• Data:
........

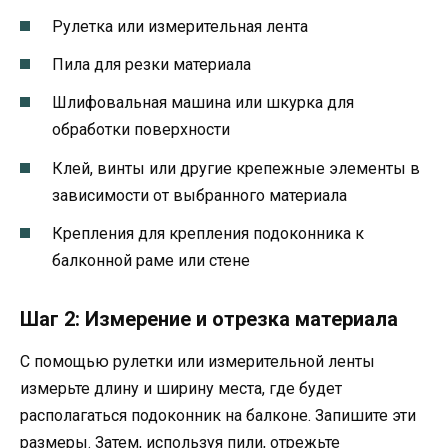
Рулетка или измерительная лента
Пила для резки материала
Шлифовальная машина или шкурка для
обработки поверхности
Клей, винты или другие крепежные элементы в
зависимости от выбранного материала
Крепления для крепления подоконника к
балконной раме или стене
Шаг 2: Измерение и отрезка материала
С помощью рулетки или измерительной ленты
измерьте длину и ширину места, где будет
располагаться подоконник на балконе. Запишите эти
размеры. Затем, используя пили, отрежьте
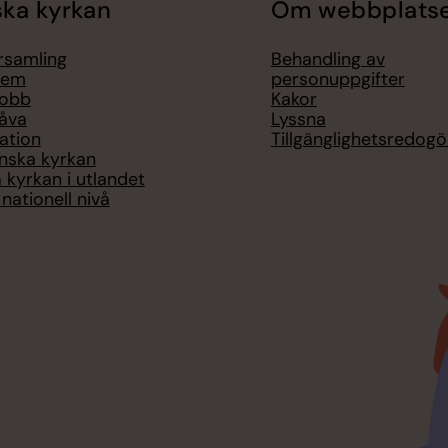
ka kyrkan
Om webbplats
örsamling
Behandling av
lem
personuppgifter
jobb
Kakor
åva
Lyssna
ation
Tillgänglighetsredogö
nska kyrkan
 kyrkan i utlandet
nationell nivå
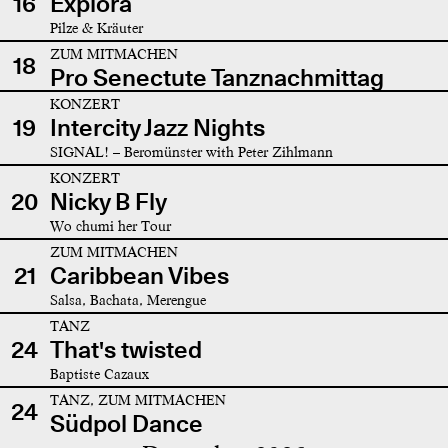
16
Explora
Pilze & Kräuter
ZUM MITMACHEN
18
Pro Senectute Tanznachmittag
KONZERT
19
Intercity Jazz Nights
SIGNAL! – Beromünster with Peter Zihlmann
KONZERT
20
Nicky B Fly
Wo chumi her Tour
ZUM MITMACHEN
21
Caribbean Vibes
Salsa, Bachata, Merengue
TANZ
24
That's twisted
Baptiste Cazaux
TANZ, ZUM MITMACHEN
24
Südpol Dance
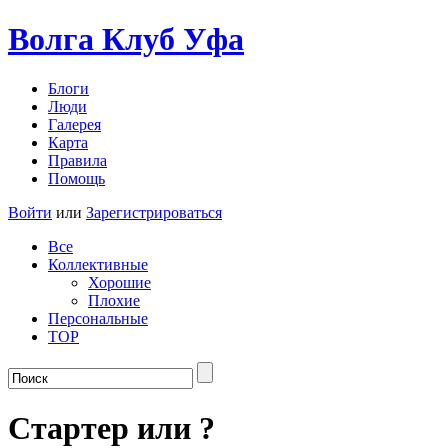
Волга Клуб
Уфа
Блоги
Люди
Галерея
Карта
Правила
Помощь
Войти
или
Зарегистрироваться
Все
Коллективные
Хорошие
Плохие
Персональные
TOP
Стартер или ?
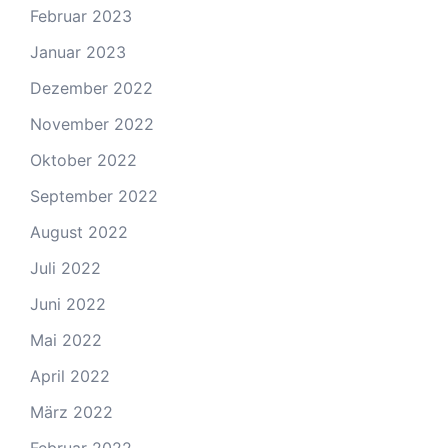
Februar 2023
Januar 2023
Dezember 2022
November 2022
Oktober 2022
September 2022
August 2022
Juli 2022
Juni 2022
Mai 2022
April 2022
März 2022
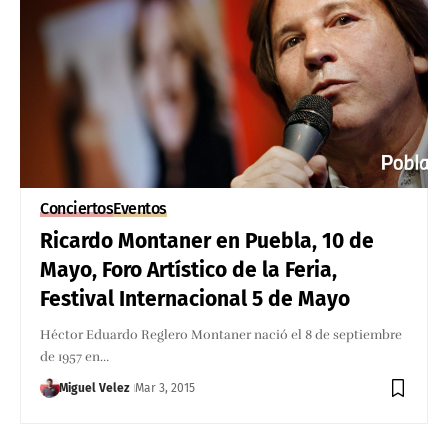
Conciertos
Eventos
Ricardo Montaner en Puebla, 10 de
Mayo, Foro Artístico de la Feria,
Festival Internacional 5 de Mayo
Héctor Eduardo Reglero Montaner nació el 8 de septiembre
de 1957 en…
Miguel Velez
Mar 3, 2015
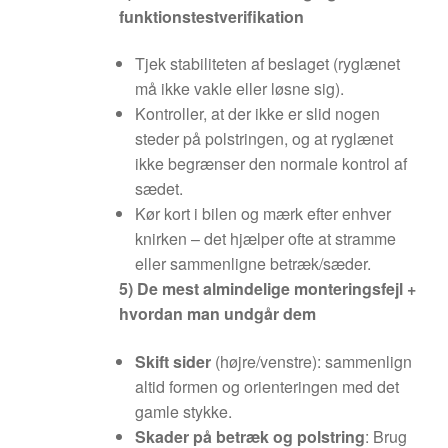
funktionstestverifikation
Tjek stabiliteten af beslaget (ryglænet
må ikke vakle eller løsne sig).
Kontroller, at der ikke er slid nogen
steder på polstringen, og at ryglænet
ikke begrænser den normale kontrol af
sædet.
Kør kort i bilen og mærk efter enhver
knirken – det hjælper ofte at stramme
eller sammenligne betræk/sæder.
5) De mest almindelige monteringsfejl +
hvordan man undgår dem
Skift sider
(højre/venstre): sammenlign
altid formen og orienteringen med det
gamle stykke.
Skader på betræk og polstring
: Brug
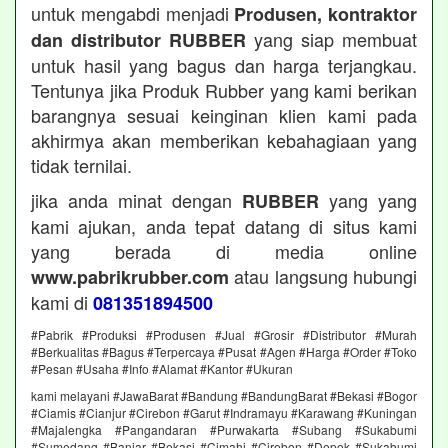
untuk mengabdi menjadi
Produsen, kontraktor
yang siap membuat
dan distributor RUBBER
untuk hasil yang bagus dan harga terjangkau.
Tentunya jika Produk Rubber yang kami berikan
barangnya sesuai keinginan klien kami pada
akhirmya akan memberikan kebahagiaan yang
tidak ternilai.
jika anda minat dengan
yang yang
RUBBER
kami ajukan, anda tepat datang di situs kami
yang berada di media online
atau langsung hubungi
www.pabrikrubber.com
kami di
081351894500
#Pabrik #Produksi #Produsen #Jual #Grosir #Distributor #Murah
#Berkualitas #Bagus #Terpercaya #Pusat #Agen #Harga #Order #Toko
#Pesan #Usaha #Info #Alamat #Kantor #Ukuran
kami melayani #JawaBarat #Bandung #BandungBarat #Bekasi #Bogor
#Ciamis #Cianjur #Cirebon #Garut #Indramayu #Karawang #Kuningan
#Majalengka #Pangandaran #Purwakarta #Subang #Sukabumi
#Sumedang #Banjar #Bekasi #Cimahi #Cirebon #Depok #Sukabumi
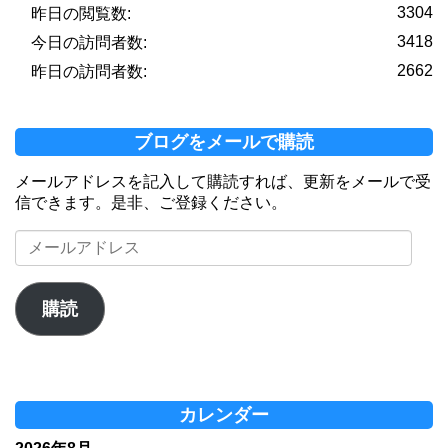
3304
昨日の閲覧数:
3418
今日の訪問者数:
2662
昨日の訪問者数:
ブログをメールで購読
メールアドレスを記入して購読すれば、更新をメールで受
信できます。是非、ご登録ください。
メ
ー
ル
ア
購読
ド
レ
ス
カレンダー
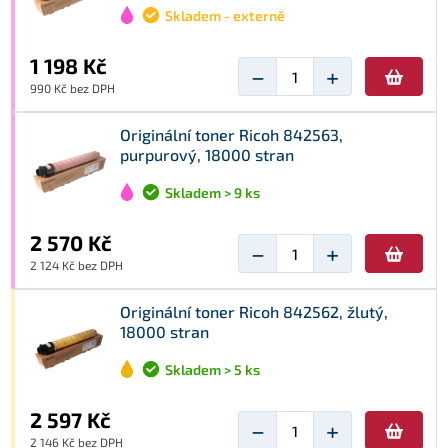
Skladem - externě
1 198 Kč
−
+
990 Kč bez DPH
Originální toner Ricoh 842563,
purpurový, 18000 stran
Skladem > 9 ks
2 570 Kč
−
+
2 124 Kč bez DPH
Originální toner Ricoh 842562, žlutý,
18000 stran
Skladem > 5 ks
2 597 Kč
−
+
2 146 Kč bez DPH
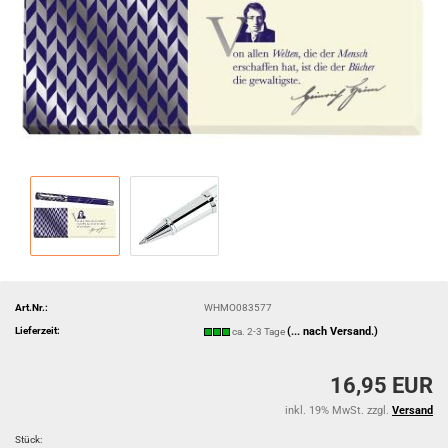
Art.Nr.:
WHMO083577
Lieferzeit:
(... nach Versand.)
ca. 2-3 Tage
16,95 EUR
inkl. 19% MwSt. zzgl.
Versand
Stück:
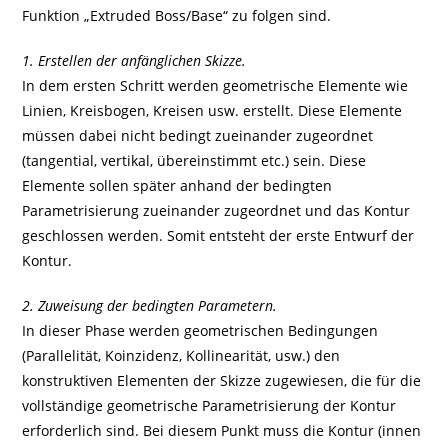
Funktion „Extruded Boss/Base“ zu folgen sind.
1. Erstellen der anfänglichen Skizze.
In dem ersten Schritt werden geometrische Elemente wie
Linien, Kreisbogen, Kreisen usw. erstellt. Diese Elemente
müssen dabei nicht bedingt zueinander zugeordnet
(tangential, vertikal, übereinstimmt etc.) sein. Diese
Elemente sollen später anhand der bedingten
Parametrisierung zueinander zugeordnet und das Kontur
geschlossen werden. Somit entsteht der erste Entwurf der
Kontur.
2. Zuweisung der bedingten Parametern.
In dieser Phase werden geometrischen Bedingungen
(Parallelität, Koinzidenz, Kollinearität, usw.) den
konstruktiven Elementen der Skizze zugewiesen, die für die
vollständige geometrische Parametrisierung der Kontur
erforderlich sind. Bei diesem Punkt muss die Kontur (innen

........

• What you have to do:
For this exercise, transcribe the data exactly but without its pictures.

• Exercise solution:
Рулетка или измерительная лента
Пила для резки материала
Шлифовальная машина или шкурка для
обработки поверхности
Клей, винты или другие крепежные элементы в
зависимости от выбранного материала
Крепления для крепления подоконника к
балконной раме или стене
Шаг 2: Измерение и отрезка материала
С помощью рулетки или измерительной ленты
измерьте длину и ширину места, где будет
располагаться подоконник на балконе. Запишите эти
размеры. Затем, используя пили, отрежьте
ka kyrkan
Om webbplats
örsamling
Behandling av
lem
personuppgifter
jobb
Kakor
åva
Lyssna
ation
Tillgänglighetsredogö
nska kyrkan
 kyrkan i utlandet
nationell nivå
16
Explora
Pilze & Kräuter
ZUM MITMACHEN
18
Pro Senectute Tanznachmittag
KONZERT
19
Intercity Jazz Nights
SIGNAL! – Beromünster with Peter Zihlmann
KONZERT
20
Nicky B Fly
Wo chumi her Tour
ZUM MITMACHEN
21
Caribbean Vibes
Salsa, Bachata, Merengue
TANZ
24
That's twisted
Baptiste Cazaux
TANZ, ZUM MITMACHEN
24
Südpol Dance
Волга Клуб
Уфа
Блоги
Люди
Галерея
Карта
Правила
Помощь
Войти
или
Зарегистрироваться
Все
Коллективные
Хорошие
Плохие
Персональные
TOP
Стартер или ?
Februar 2023
Januar 2023
Dezember 2022
November 2022
Oktober 2022
September 2022
August 2022
Juli 2022
Juni 2022
Mai 2022
April 2022
März 2022
Conciertos
Eventos
Ricardo Montaner en Puebla, 10 de
Mayo, Foro Artístico de la Feria,
Festival Internacional 5 de Mayo
Héctor Eduardo Reglero Montaner nació el 8 de septiembre
de 1957 en…
Miguel Velez
Mar 3, 2015
funktionstestverifikation
Tjek stabiliteten af beslaget (ryglænet
må ikke vakle eller løsne sig).
Kontroller, at der ikke er slid nogen
steder på polstringen, og at ryglænet
ikke begrænser den normale kontrol af
sædet.
Kør kort i bilen og mærk efter enhver
knirken – det hjælper ofte at stramme
eller sammenligne betræk/sæder.
5) De mest almindelige monteringsfejl +
hvordan man undgår dem
Skift sider
(højre/venstre): sammenlign
altid formen og orienteringen med det
gamle stykke.
Skader på betræk og polstring
: Brug
untuk mengabdi menjadi
Produsen, kontraktor
yang siap membuat
dan distributor RUBBER
untuk hasil yang bagus dan harga terjangkau.
Tentunya jika Produk Rubber yang kami berikan
barangnya sesuai keinginan klien kami pada
akhirmya akan memberikan kebahagiaan yang
tidak ternilai.
jika anda minat dengan
yang yang
RUBBER
kami ajukan, anda tepat datang di situs kami
yang berada di media online
atau langsung hubungi
www.pabrikrubber.com
kami di
081351894500
#Pabrik #Produksi #Produsen #Jual #Grosir #Distributor #Murah
#Berkualitas #Bagus #Terpercaya #Pusat #Agen #Harga #Order #Toko
#Pesan #Usaha #Info #Alamat #Kantor #Ukuran
kami melayani #JawaBarat #Bandung #BandungBarat #Bekasi #Bogor
#Ciamis #Cianjur #Cirebon #Garut #Indramayu #Karawang #Kuningan
#Majalengka #Pangandaran #Purwakarta #Subang #Sukabumi
#Sumedang #Banjar #Bekasi #Cimahi #Cirebon #Depok #Sukabumi
3304
昨日の閲覧数:
3418
今日の訪問者数:
2662
昨日の訪問者数:
ブログをメールで購読
メールアドレスを記入して購読すれば、更新をメールで受
信できます。是非、ご登録ください。
メ
ー
ル
ア
購読
ド
レ
ス
カレンダー
Skladem - externě
1 198 Kč
−
+
990 Kč bez DPH
Originální toner Ricoh 842563,
purpurový, 18000 stran
Skladem > 9 ks
2 570 Kč
−
+
2 124 Kč bez DPH
Originální toner Ricoh 842562, žlutý,
18000 stran
Skladem > 5 ks
2 597 Kč
−
+
2 146 Kč bez DPH
Art.Nr.:
WHMO083577
Lieferzeit:
(... nach Versand.)
ca. 2-3 Tage
16,95 EUR
inkl. 19% MwSt. zzgl.
Versand
Stück:
Funktion „Extruded Boss/Base“ zu folgen sind.
1. Erstellen der anfänglichen Skizze.
In dem ersten Schritt werden geometrische Elemente wie
Linien, Kreisbogen, Kreisen usw. erstellt. Diese Elemente
müssen dabei nicht bedingt zueinander zugeordnet
(tangential, vertikal, übereinstimmt etc.) sein. Diese
Elemente sollen später anhand der bedingten
Parametrisierung zueinander zugeordnet und das Kontur
geschlossen werden. Somit entsteht der erste Entwurf der
Kontur.
2. Zuweisung der bedingten Parametern.
In dieser Phase werden geometrischen Bedingungen
(Parallelität, Koinzidenz, Kollinearität, usw.) den
konstruktiven Elementen der Skizze zugewiesen, die für die
vollständige geometrische Parametrisierung der Kontur
erforderlich sind. Bei diesem Punkt muss die Kontur (innen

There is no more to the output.